(Saved data entries)
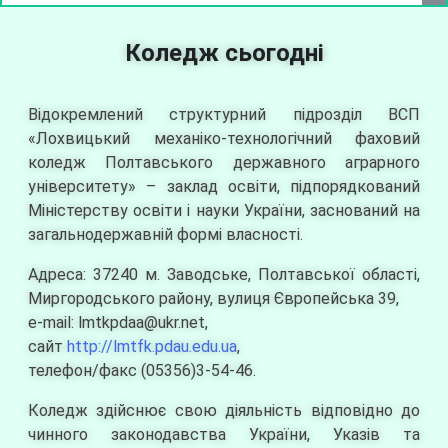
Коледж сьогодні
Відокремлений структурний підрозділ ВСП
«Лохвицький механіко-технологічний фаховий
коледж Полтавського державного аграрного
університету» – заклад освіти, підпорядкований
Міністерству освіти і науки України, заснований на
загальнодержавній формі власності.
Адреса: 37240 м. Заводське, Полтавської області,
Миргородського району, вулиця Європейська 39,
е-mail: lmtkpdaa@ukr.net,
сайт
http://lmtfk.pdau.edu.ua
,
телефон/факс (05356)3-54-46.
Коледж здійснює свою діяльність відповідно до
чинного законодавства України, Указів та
==
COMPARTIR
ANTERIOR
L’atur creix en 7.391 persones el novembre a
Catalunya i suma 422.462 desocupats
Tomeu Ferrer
--
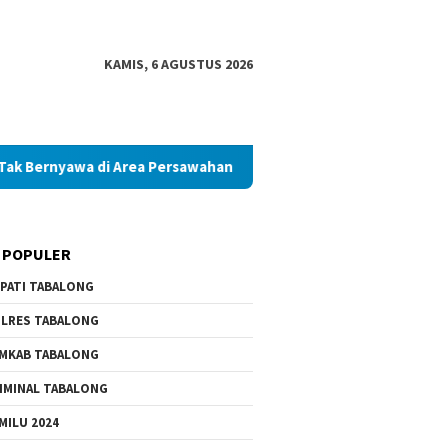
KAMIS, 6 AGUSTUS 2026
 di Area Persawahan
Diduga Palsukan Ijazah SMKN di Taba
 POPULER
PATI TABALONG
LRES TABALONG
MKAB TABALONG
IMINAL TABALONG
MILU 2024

Activity
Will you write out, word for word, the lines of the entries above that begin at the line containing "Коледж сьогодні" and stop after the line containing "чинного законодавства України, Указів та"?

The answer
Коледж сьогодні
Відокремлений структурний підрозділ ВСП
«Лохвицький механіко-технологічний фаховий
коледж Полтавського державного аграрного
університету» – заклад освіти, підпорядкований
Міністерству освіти і науки України, заснований на
загальнодержавній формі власності.
Адреса: 37240 м. Заводське, Полтавської області,
Миргородського району, вулиця Європейська 39,
е-mail: lmtkpdaa@ukr.net,
сайт
http://lmtfk.pdau.edu.ua
,
телефон/факс (05356)3-54-46.
Коледж здійснює свою діяльність відповідно до
чинного законодавства України, Указів та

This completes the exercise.